### REQUEST:
In the entries that follow, the lines from the one with "care intenționează să" through the one with "Aceasta este una" are the ones to write out, exactly and with both ends included. Nothing else should appear.
--------------------
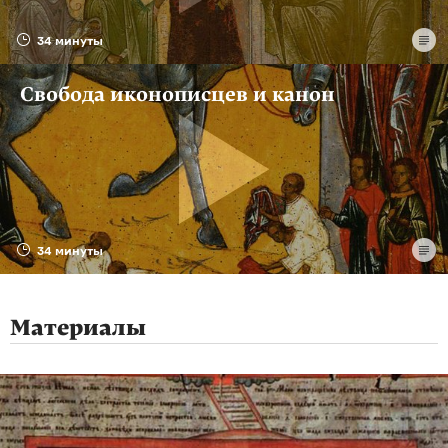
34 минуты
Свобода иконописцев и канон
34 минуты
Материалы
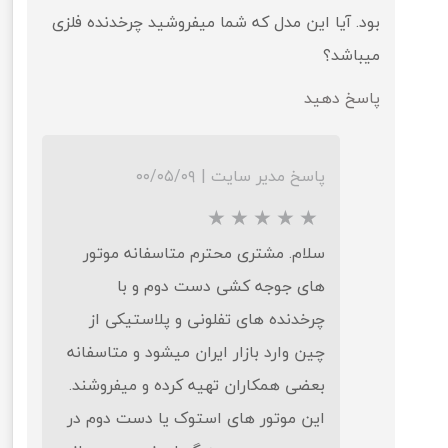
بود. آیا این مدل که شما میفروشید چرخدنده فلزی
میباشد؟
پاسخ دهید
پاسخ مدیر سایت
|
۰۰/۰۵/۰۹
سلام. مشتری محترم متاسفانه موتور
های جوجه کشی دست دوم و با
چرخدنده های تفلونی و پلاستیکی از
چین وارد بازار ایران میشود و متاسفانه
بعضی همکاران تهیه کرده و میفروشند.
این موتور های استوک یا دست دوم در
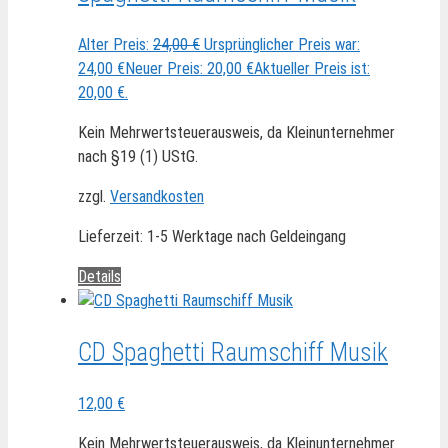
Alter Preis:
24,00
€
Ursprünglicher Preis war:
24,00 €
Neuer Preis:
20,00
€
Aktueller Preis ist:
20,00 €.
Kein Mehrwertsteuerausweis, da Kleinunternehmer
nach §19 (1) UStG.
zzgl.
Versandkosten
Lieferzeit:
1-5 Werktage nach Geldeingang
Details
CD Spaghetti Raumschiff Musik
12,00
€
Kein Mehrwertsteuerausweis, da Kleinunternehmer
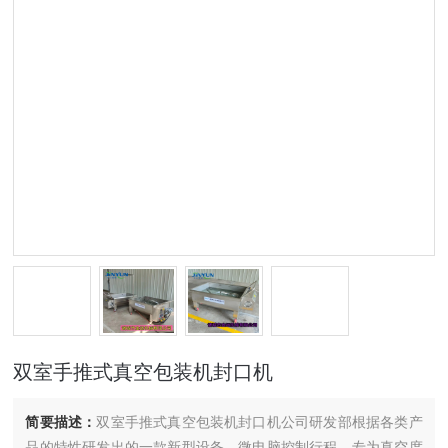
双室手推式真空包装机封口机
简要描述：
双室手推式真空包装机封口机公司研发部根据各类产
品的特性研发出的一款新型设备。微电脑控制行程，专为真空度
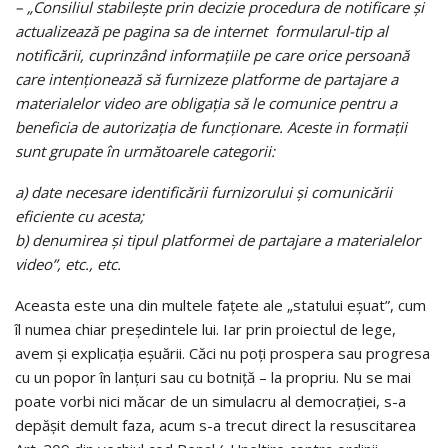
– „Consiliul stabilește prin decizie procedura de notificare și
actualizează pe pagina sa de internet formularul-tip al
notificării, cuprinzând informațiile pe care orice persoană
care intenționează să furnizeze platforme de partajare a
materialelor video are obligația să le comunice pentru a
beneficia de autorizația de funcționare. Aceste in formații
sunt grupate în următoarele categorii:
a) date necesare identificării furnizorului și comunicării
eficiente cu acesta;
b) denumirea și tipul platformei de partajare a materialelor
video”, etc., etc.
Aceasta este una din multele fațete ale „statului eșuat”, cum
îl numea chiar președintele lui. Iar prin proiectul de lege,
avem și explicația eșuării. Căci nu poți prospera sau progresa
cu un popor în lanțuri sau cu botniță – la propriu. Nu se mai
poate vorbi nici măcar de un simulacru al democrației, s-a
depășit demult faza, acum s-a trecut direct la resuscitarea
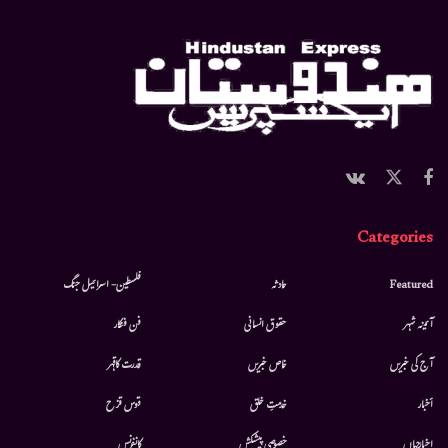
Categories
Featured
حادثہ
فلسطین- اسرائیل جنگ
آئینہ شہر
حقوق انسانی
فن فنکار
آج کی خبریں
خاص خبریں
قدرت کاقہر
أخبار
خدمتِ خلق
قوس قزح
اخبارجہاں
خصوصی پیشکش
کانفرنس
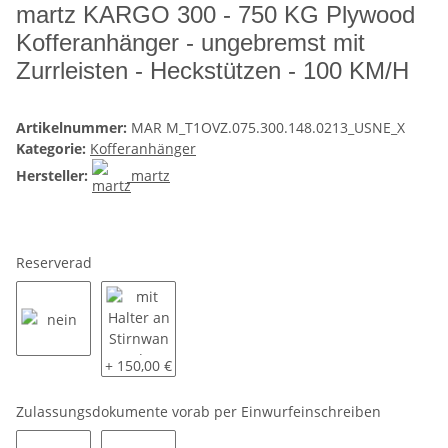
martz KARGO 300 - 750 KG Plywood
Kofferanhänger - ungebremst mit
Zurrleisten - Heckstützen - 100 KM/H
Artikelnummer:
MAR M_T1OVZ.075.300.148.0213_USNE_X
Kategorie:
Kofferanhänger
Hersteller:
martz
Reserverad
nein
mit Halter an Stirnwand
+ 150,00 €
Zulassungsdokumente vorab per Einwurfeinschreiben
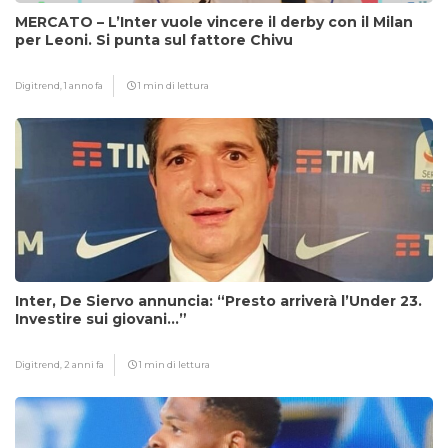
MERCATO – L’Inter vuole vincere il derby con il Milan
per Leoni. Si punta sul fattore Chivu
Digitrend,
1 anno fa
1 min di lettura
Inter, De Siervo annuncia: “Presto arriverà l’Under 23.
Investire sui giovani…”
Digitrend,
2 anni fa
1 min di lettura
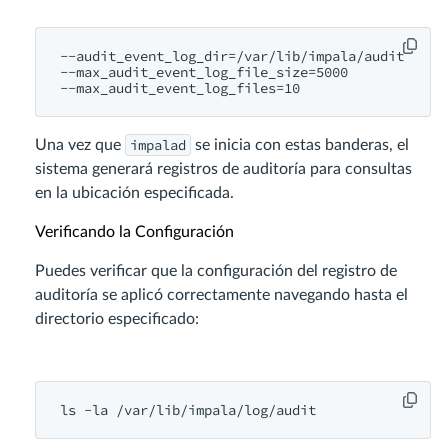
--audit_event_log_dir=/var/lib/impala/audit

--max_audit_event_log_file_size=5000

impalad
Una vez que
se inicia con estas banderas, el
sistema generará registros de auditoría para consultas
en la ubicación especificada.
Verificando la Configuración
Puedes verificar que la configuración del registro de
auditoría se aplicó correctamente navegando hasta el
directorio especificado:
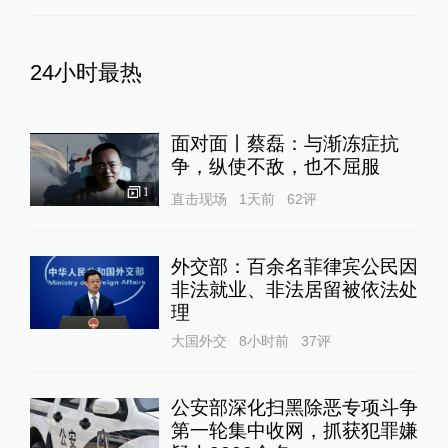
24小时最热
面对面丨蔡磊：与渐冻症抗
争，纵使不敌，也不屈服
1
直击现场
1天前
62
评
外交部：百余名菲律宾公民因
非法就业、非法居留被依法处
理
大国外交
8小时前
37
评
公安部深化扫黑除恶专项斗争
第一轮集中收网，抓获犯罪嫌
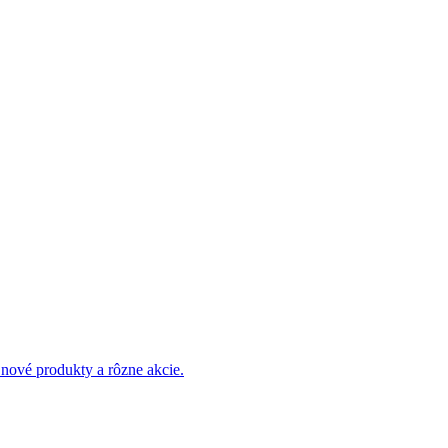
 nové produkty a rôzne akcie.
--------------------
### PROBLEM SOLUTION:
care intenționează să furnizeze platforme de partajare a
materialelor video are obligația să le comunice pentru a
beneficia de autorizația de funcționare. Aceste in formații
sunt grupate în următoarele categorii:
a) date necesare identificării furnizorului și comunicării
eficiente cu acesta;
b) denumirea și tipul platformei de partajare a materialelor
video”, etc., etc.
Aceasta este una din multele fațete ale „statului eșuat”, cum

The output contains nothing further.